▸ **DOCUMENT PASSAGE**:
···
1. Ineffective Assistance of Counsel

A. Pre-plea counsel

Hill contends her plea was not knowing and voluntary because her counsel, Mr. Craig, promised her she would receive a sentence of ten years' imprisonment and because he did not adequately investigate her minimal role in the offense. Hill raised this claim in her first Rule 32 action; the state trial court concluded the claim was without merit and the appellate court affirmed the denial of relief. The state court's denial of relief on this claim was not clearly contrary to nor an unreasonable application of federal law.

A pleading defendant "may only attack the voluntary and intelligent character of the guilty plea by showing that the advice he received from counsel" was constitutionally deficient. Hill v. Lockhart, 474 U.S. 52, 56-57 (1985); accord Fairbanks v. Ayers, 650 F.3d 1243, 1254-55 (9th Cir. 2011) (holding a pleading petitioner's Strickland claim "must be limited to the contention that trial counsel was ineffective only in advising petitioner to plead guilty"). Ineffective assistance of counsel claims in cases involving a pleading defendant are governed by the doctrine of Strickland v. Washington, 466 U.S. 668 (1984). To succeed on a Strickland claim the petitioner must establish that their counsel's performance fell below an objective standard of reasonableness and "a reasonable probability that, but for counsel's unprofessional errors, the result of the proceeding would have been different." Strickland, 466 U.S. at 690. It is the petitioner's burden to demonstrate both prongs of the Strickland test. Vega v. Ryan, 757 F.3d 960, 969 (9th Cir. 2014). In the context of a case involving a guilty plea, the petitioner satisfies the "deficient performance" prong of the relevant test by establishing that the advice she received from counsel as to the terms and potential benefits of the plea agreement was constitutionally deficient. Hill, 474 U.S. at 56-57. See also Premo v. Moore, 562 U.S. 115, 126-27 (2011); Fairbanks v. Ayers, 650 F.3d 1243, 1254-55 (9th Cir. 2011).

[A] defendant has the right to make a reasonably informed decision whether to accept a plea offer. In McMann v. Richardson, the seminal decision on ineffectiveness of counsel in plea situations, the Court described the question as not whether "counsel's advice [was] right or wrong, but . . . whether that advice was within the range of competence demanded of attorneys in criminal cases." McMann, 397 U.S. at 771 []. . . . to establish a claim of ineffective assistance, [the defendant] "must demonstrate gross error on the part of counsel. . . ." Id. at 772 [].
···
▸ **RECORDS PROVIDED**:
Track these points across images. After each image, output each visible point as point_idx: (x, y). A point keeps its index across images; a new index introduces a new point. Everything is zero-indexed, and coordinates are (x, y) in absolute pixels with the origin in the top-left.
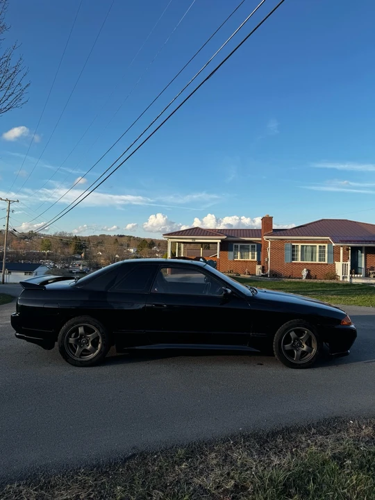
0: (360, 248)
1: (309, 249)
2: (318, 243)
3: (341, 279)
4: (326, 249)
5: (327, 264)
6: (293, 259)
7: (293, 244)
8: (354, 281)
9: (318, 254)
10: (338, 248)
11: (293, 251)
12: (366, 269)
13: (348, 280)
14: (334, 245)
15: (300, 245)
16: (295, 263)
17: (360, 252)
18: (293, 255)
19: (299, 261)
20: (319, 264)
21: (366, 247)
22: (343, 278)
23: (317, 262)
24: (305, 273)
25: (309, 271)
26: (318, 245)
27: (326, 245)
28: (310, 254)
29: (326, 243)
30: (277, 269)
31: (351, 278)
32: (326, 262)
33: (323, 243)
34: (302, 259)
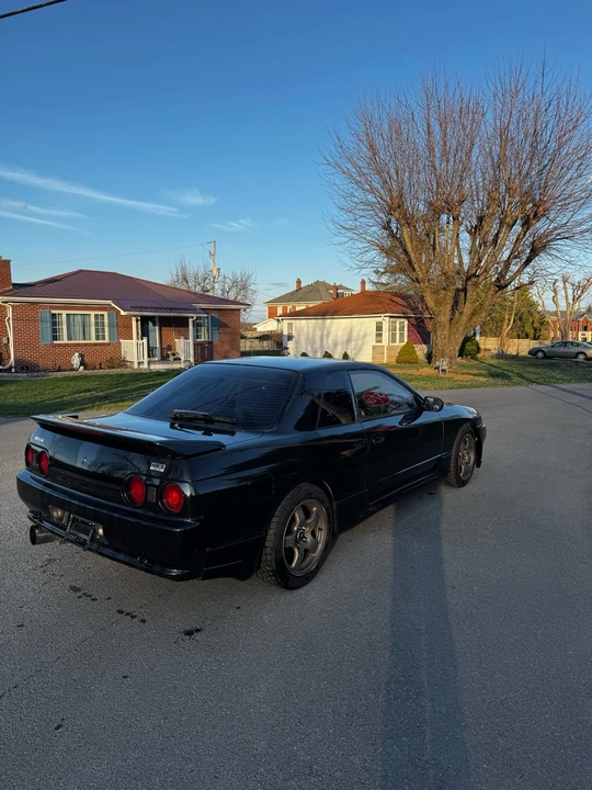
0: (152, 319)
1: (79, 319)
2: (93, 309)
3: (136, 366)
4: (106, 320)
5: (109, 344)
6: (55, 338)
7: (53, 312)
8: (153, 367)
9: (93, 329)
10: (129, 318)
11: (54, 324)
12: (162, 349)
13: (146, 366)
14: (123, 313)
15: (64, 313)
16: (59, 345)
17: (151, 324)
18: (54, 331)
19: (65, 341)
20: (96, 344)
21: (160, 317)
22: (139, 363)
23: (94, 341)
24: (76, 360)
25: (81, 356)
26: (93, 313)
27: (105, 313)
28: (81, 329)
29: (105, 309)
30: (27, 356)
31: (149, 363)
32: (107, 341)
33: (101, 309)
34: (69, 338)
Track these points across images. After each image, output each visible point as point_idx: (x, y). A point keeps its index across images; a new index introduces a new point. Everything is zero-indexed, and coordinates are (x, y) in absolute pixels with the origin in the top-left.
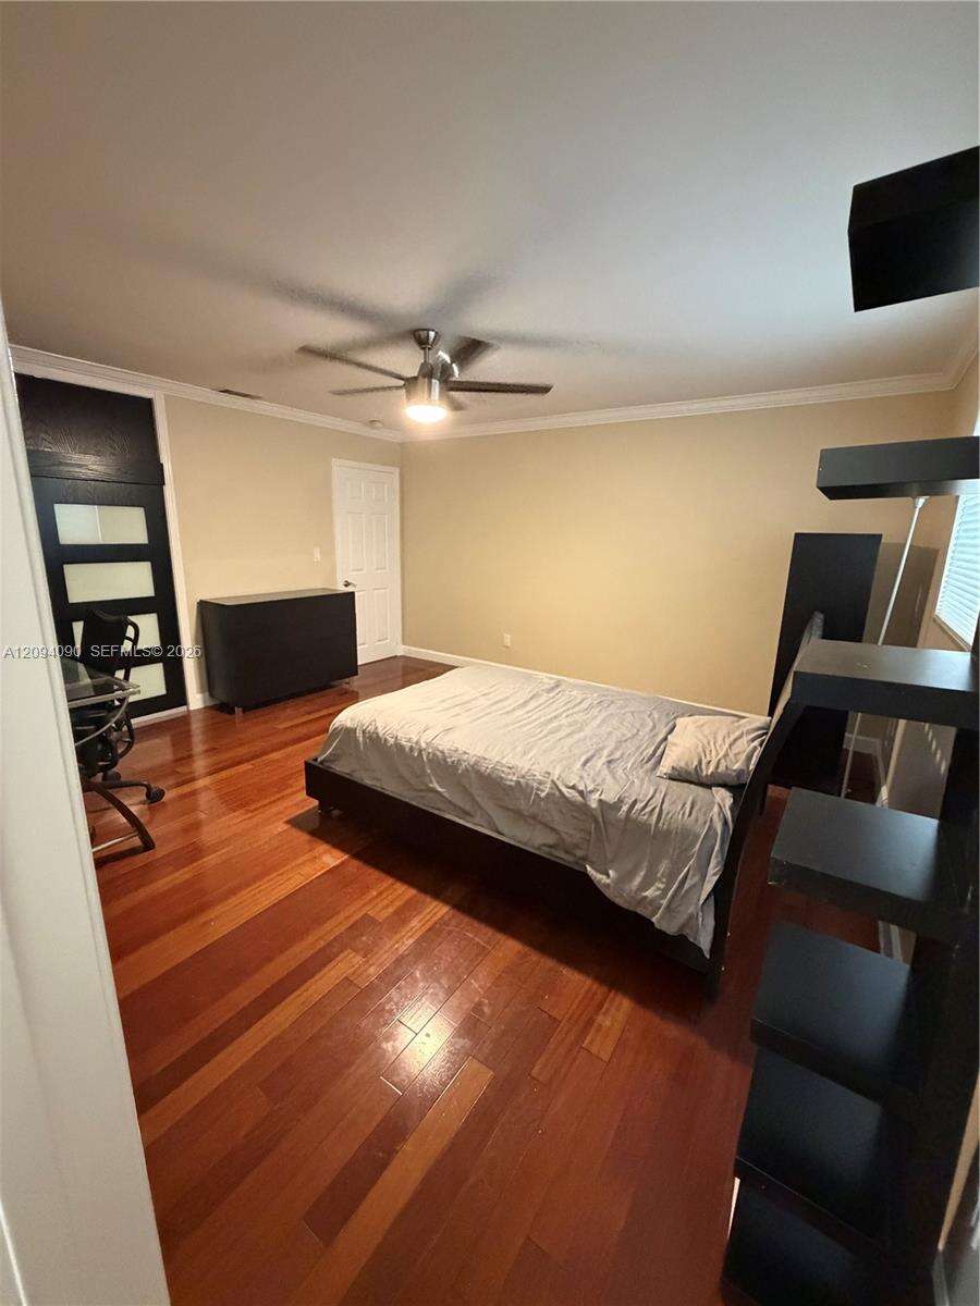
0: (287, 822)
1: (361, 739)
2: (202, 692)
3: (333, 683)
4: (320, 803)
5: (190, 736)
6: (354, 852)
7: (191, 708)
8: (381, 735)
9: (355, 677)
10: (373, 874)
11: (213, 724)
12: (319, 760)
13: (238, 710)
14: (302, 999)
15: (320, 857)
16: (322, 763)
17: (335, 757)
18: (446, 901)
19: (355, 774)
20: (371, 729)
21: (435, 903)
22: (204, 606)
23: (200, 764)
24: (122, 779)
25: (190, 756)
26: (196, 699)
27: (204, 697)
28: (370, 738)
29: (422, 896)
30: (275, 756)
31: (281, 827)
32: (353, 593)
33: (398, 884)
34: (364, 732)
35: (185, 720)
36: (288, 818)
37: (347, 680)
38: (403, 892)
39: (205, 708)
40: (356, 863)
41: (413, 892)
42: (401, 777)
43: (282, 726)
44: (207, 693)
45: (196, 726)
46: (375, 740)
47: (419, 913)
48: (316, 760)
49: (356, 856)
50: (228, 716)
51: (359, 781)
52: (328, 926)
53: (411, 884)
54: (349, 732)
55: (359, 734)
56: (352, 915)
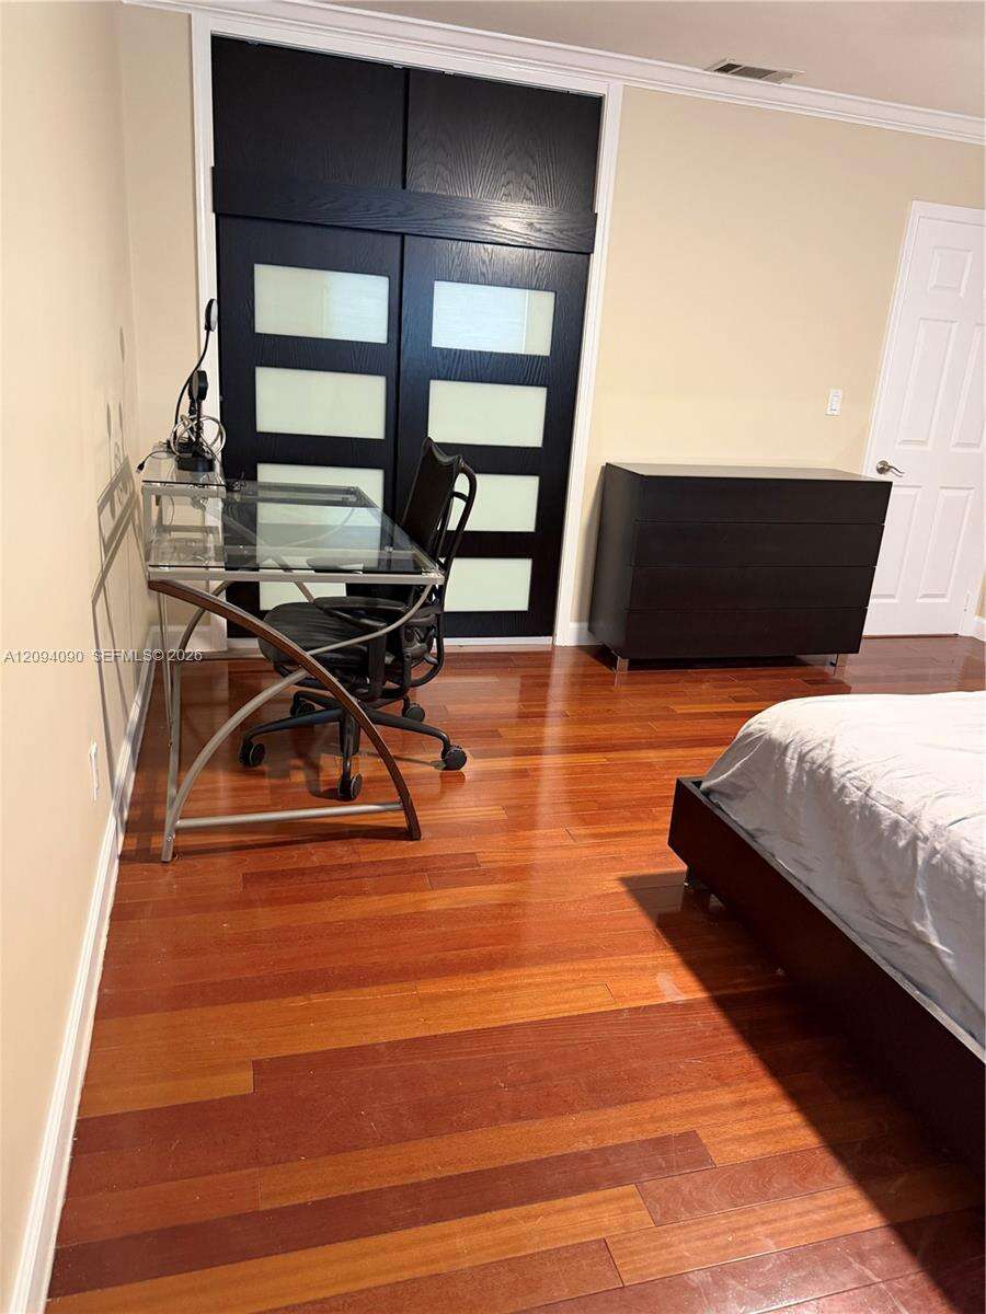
0: (624, 881)
1: (792, 771)
2: (580, 620)
3: (803, 657)
4: (690, 871)
5: (546, 685)
6: (717, 993)
7: (557, 643)
8: (834, 775)
9: (851, 656)
10: (741, 1057)
11: (584, 676)
12: (704, 786)
13: (622, 663)
14: (506, 1231)
15: (655, 970)
16: (707, 793)
17: (733, 791)
18: (880, 1204)
19: (762, 840)
20: (819, 756)
21: (852, 1193)
22: (610, 474)
23: (553, 731)
24: (425, 722)
25: (543, 715)
26: (568, 629)
27: (580, 629)
28: (812, 773)
29: (826, 1159)
30: (651, 756)
31: (611, 884)
32: (889, 485)
33: (784, 1106)
34: (802, 758)
35: (544, 659)
36: (628, 873)
37: (832, 657)
38: (789, 1128)
39: (579, 647)
40: (715, 1017)
41: (807, 1138)
42: (854, 879)
43: (681, 709)
44: (585, 625)
45: (560, 672)
46: (820, 783)
47: (812, 1196)
48: (698, 784)
49: (722, 1003)
50: (605, 669)
51: (767, 857)
52: (613, 1115)
53: (815, 1121)
54: (772, 750)
55: (791, 760)
56: (663, 1119)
···
▸ **PROBLEM STATEMENT**:
Carry the court's discussion of Hill's ineffective-assistance claim forward from its last sentence, in the same legal style.

▸ **ANSWER BOX**:
Turner v. Calderon, 281 F.3d 851, 880 (9th Cir. 2002) (some internal citations and quotations omitted). "The Third Circuit has interpreted this standard as requiring a defendant to demonstrate that the advice he received was so incorrect and so insufficient that it undermined his ability to make an intelligent decision about whether to accept the plea offer." Id., citing United States v. Day, 969 F.2d 39, 43 (3d Cir. 1992).

Additionally, in the context of a pleading defendant, the prejudice prong of the Strickland test is modified; the habeas petitioner must establish "a reasonable probability that, but for counsel's errors, he would not have pleaded guilty and would have insisted on going to trial." Hill, 474 U.S. at 59. The Court must assess the circumstances surrounding the case to determine if the petitioner's allegation that she would have proceeded to trial is plausible. See, e.g., Smith v. Mahoney, 611 F.3d 978, 990 (9th Cir. 2010) (finding no Strickland prejudice where the petitioner had "little to no chance of prevailing on an affirmative defense"); Weaver v. Palmateer, 455 F.3d 958, 970 (9th Cir. 2006) (finding no Strickland prejudice where the petitioner's proposed defense "would have been unlikely to succeed").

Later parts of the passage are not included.